I have it on good authority the D400 has started production at the Sendai plant in Japan, will be introduced at Photokina in Sept. and ship in Oct.
The D600 is NOT in the pipeline.


----------



## zamanakhan (Jun 6, 2012)

dvhughes said:


> I have it on good authority the D400 has started production at the Sendai plant in Japan, will be introduced at Photokina in Sept. and ship in Oct.
> The D600 is NOT in the pipeline.



umm where exactly does this good authority come from?


----------



## Bukitimah (Jun 13, 2012)

Actually, I feel all these newer models are both good and bad news. Bad news is those with the older models will see their purchase drop in value if they intent to sell them. The newer models are not take so special anyway. The good news are, if you are buying pre-owned to upgrade. This is a good time to do it. Even if you are going for the newer models, I am sure there are stuff that you will enjoy but just has to pay more.


----------



## Markw (Jun 13, 2012)

http://nikonrumors.com/2012/06/13/some-fresh-nikon-d400-rumors.aspx/

Mark


----------



## mjhoward (Jun 13, 2012)

Looks like it'll have a really good AF system (AF up to f/8) but dang those are some tiny 3.8um pixels!


----------



## sovietdoc (Jun 13, 2012)

ZapoTeX said:


> This is what I commented on Nikon Rumors:
> 
> There&#8217;s no way either the D600 or D7000 can replace the D300s.

--------------------------------------------------

*ACTIONS TO TAKE*.
(a) List every camera model designation mentioned in the forum thread, giving each one once.
(b) Set down verbatim the passage of the forum thread starting at "## Bukitimah (Jun" and ending at "Markw (Jun 13, 2012)".

*SUPPLIED DATA*.

--------------------------------------------------

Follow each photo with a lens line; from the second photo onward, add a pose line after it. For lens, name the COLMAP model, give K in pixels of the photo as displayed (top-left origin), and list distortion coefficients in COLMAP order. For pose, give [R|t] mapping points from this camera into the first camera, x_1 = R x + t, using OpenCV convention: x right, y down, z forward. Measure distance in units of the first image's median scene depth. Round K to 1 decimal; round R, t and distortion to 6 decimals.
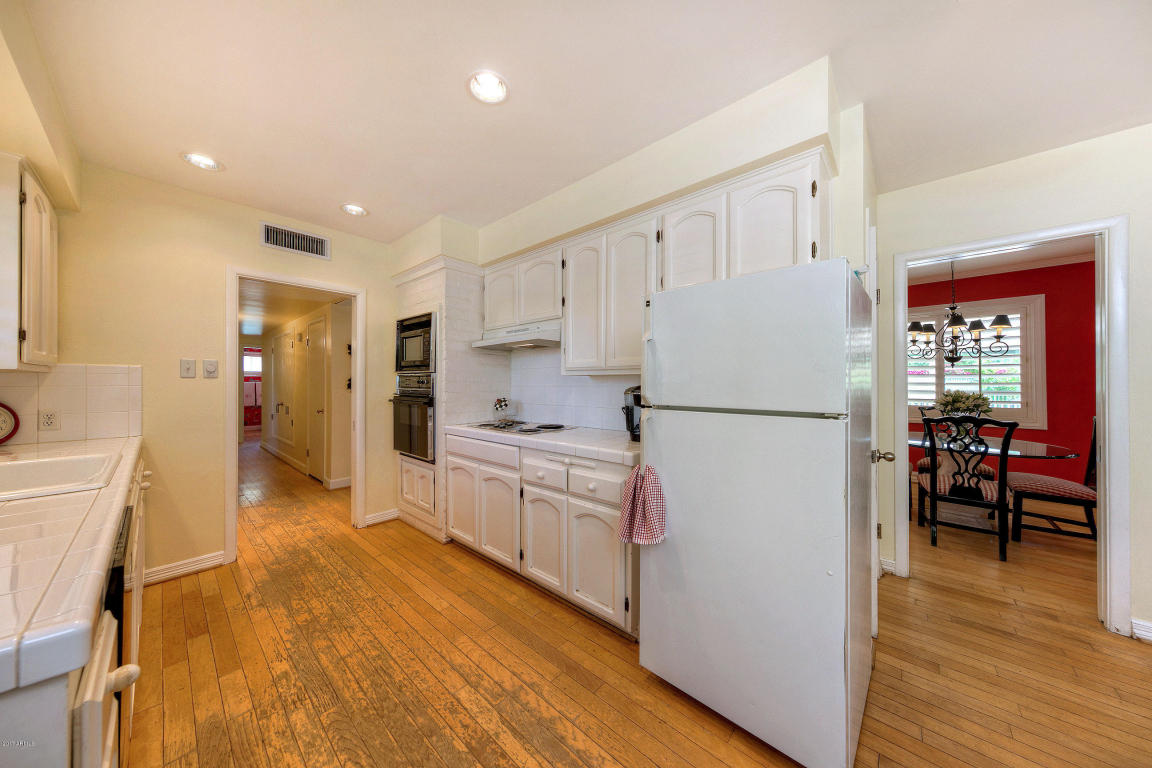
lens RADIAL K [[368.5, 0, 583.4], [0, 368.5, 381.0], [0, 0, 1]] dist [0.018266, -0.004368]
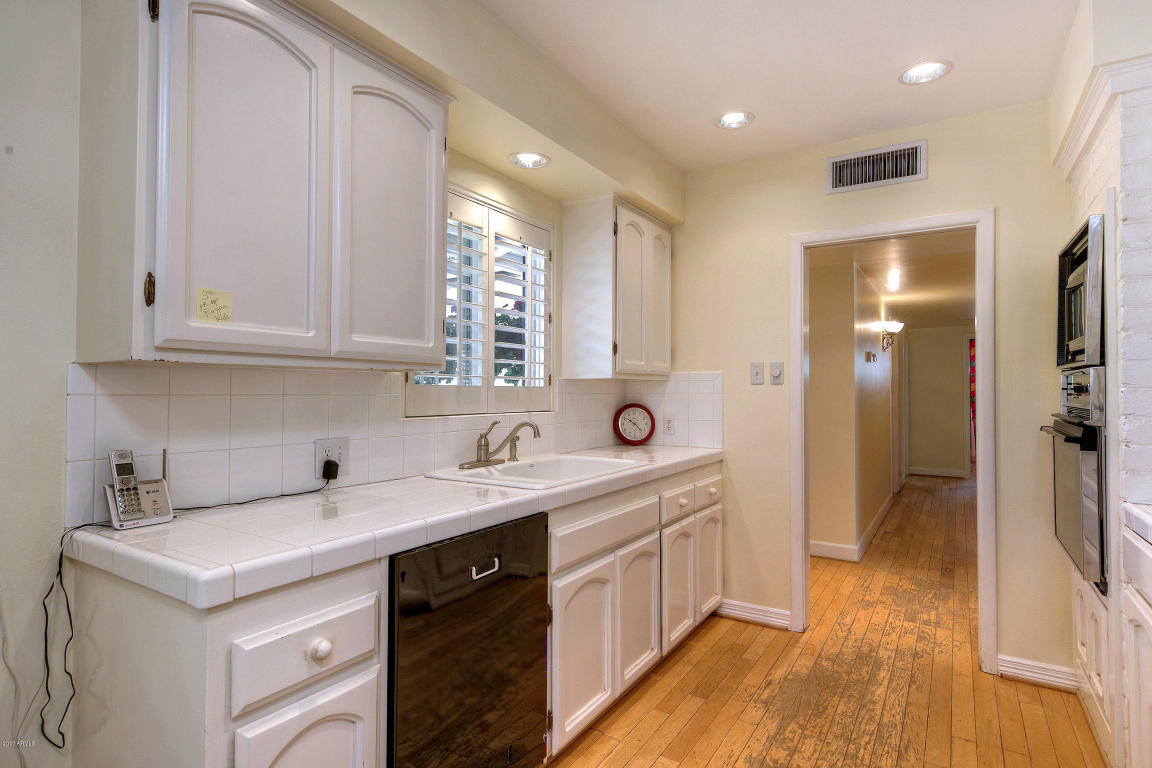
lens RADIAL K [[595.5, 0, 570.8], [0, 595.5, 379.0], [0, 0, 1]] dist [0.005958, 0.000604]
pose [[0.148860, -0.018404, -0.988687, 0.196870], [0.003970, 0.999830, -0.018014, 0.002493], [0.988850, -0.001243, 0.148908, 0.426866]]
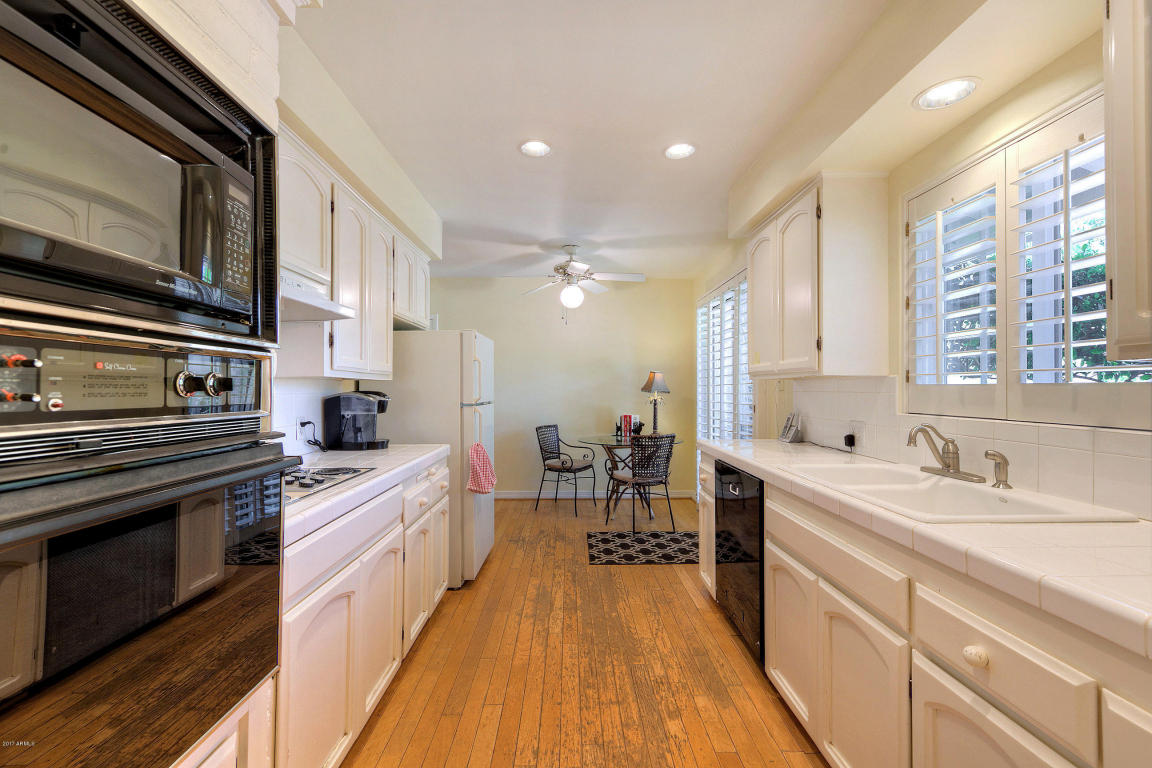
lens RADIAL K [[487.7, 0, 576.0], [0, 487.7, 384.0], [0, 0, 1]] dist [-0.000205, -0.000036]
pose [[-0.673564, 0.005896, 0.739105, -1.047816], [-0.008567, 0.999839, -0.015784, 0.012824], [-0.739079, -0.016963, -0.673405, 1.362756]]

--------------------------------------------------

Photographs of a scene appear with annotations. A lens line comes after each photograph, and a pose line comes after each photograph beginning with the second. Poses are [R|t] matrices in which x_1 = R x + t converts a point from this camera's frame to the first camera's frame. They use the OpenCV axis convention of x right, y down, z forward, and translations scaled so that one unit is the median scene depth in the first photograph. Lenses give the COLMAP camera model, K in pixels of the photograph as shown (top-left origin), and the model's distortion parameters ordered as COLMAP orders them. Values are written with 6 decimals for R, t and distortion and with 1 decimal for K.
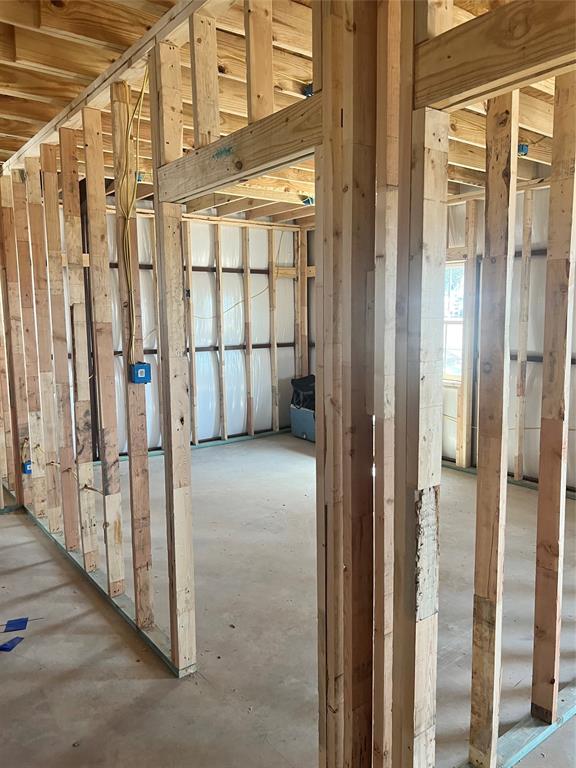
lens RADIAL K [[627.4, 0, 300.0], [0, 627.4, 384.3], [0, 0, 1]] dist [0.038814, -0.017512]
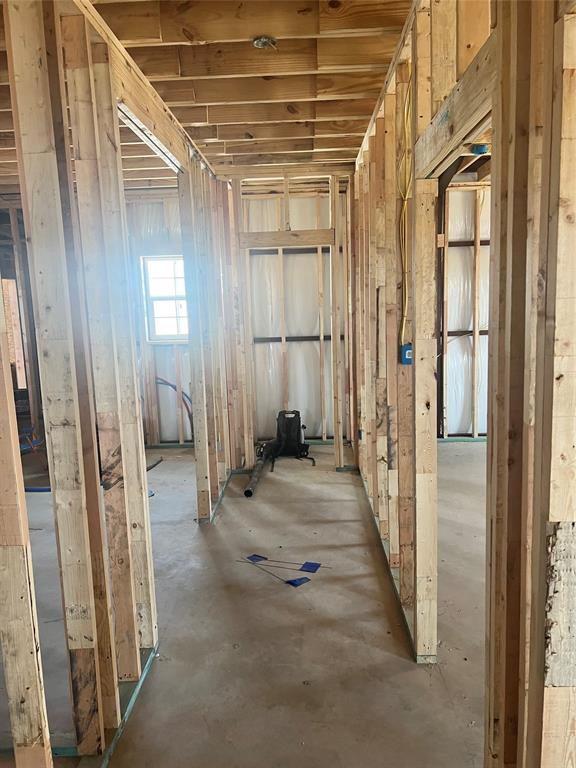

--------------------------------------------------

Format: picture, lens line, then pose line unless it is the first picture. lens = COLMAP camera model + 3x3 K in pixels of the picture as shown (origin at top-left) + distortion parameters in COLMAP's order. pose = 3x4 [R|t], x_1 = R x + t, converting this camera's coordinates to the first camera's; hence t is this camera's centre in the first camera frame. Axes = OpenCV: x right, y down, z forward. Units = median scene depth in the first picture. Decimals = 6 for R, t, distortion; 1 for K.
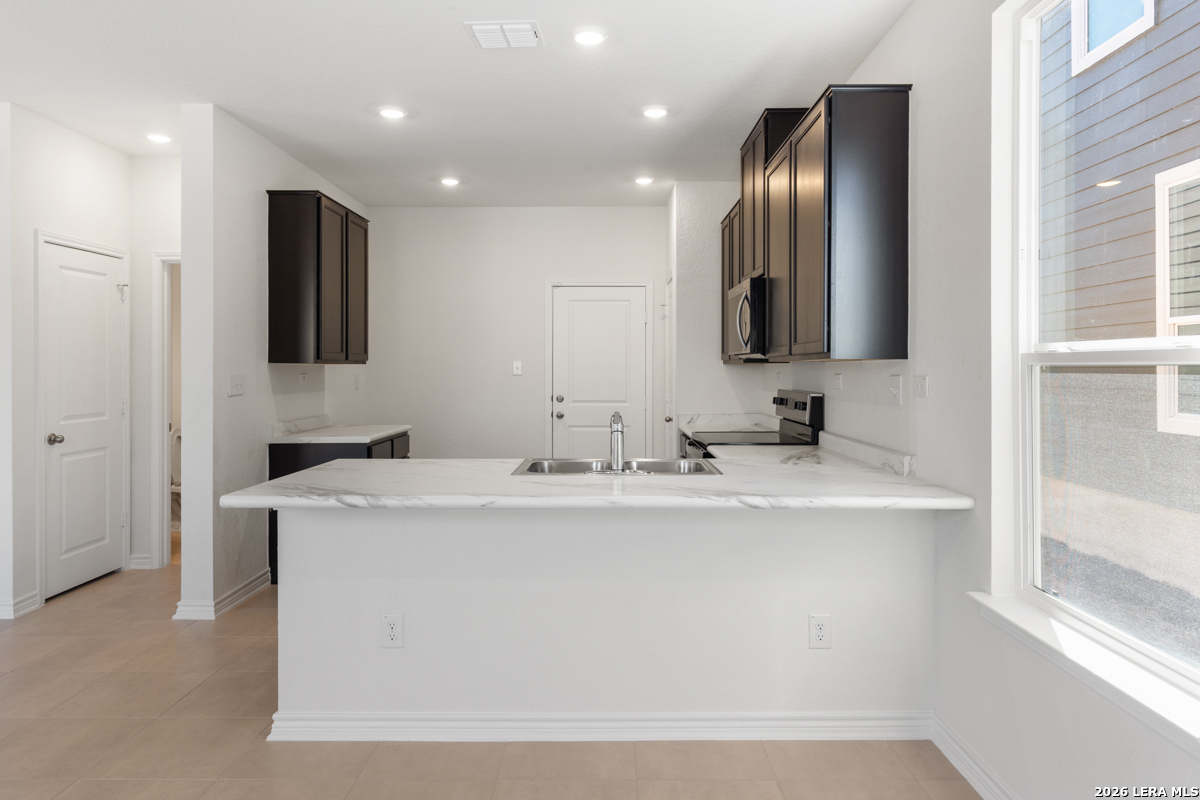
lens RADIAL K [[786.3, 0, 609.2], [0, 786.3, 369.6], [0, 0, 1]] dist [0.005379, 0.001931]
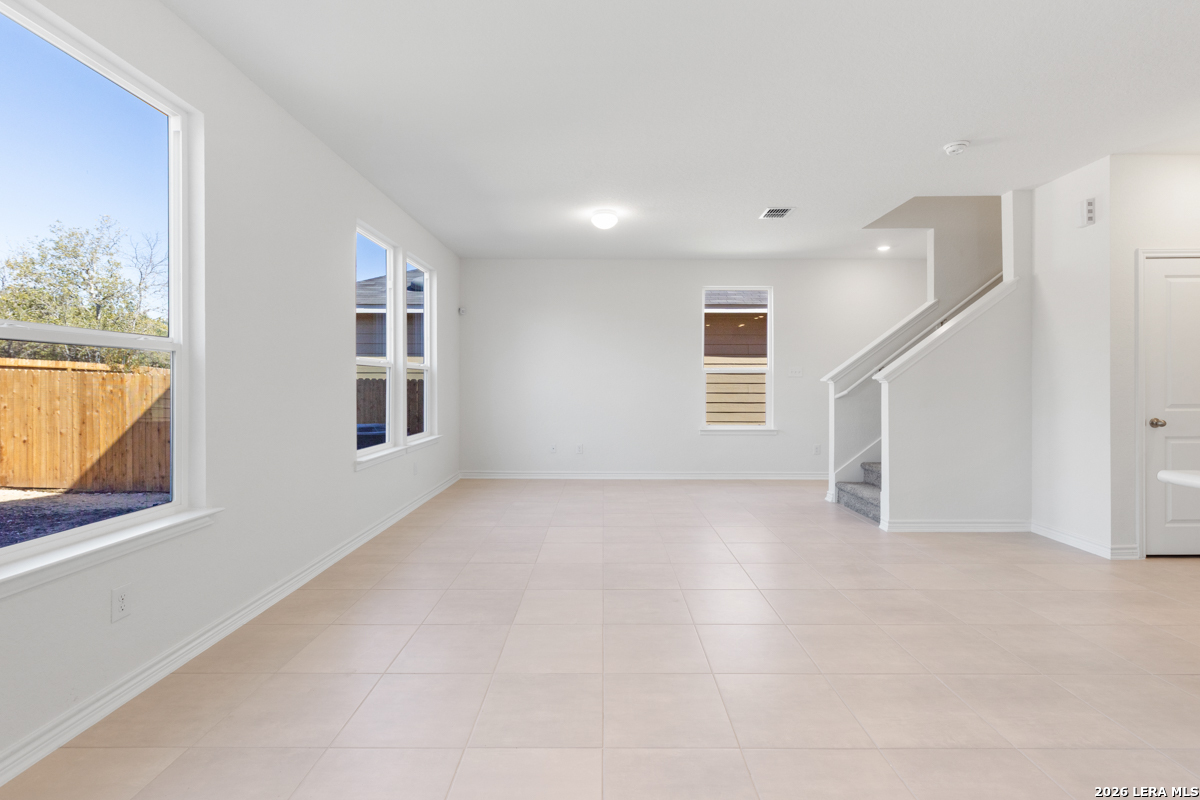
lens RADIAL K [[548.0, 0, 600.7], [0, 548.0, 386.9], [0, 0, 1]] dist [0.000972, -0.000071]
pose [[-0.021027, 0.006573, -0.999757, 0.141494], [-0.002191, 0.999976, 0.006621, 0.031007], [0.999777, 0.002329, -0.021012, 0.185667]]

--------------------------------------------------

*COMPLETED EXERCISE*.
(a) D400, D600, D7000, D300s

(b)
## Bukitimah (Jun 13, 2012)

Actually, I feel all these newer models are both good and bad news. Bad news is those with the older models will see their purchase drop in value if they intent to sell them. The newer models are not take so special anyway. The good news are, if you are buying pre-owned to upgrade. This is a good time to do it. Even if you are going for the newer models, I am sure there are stuff that you will enjoy but just has to pay more.


----------



## Markw (Jun 13, 2012)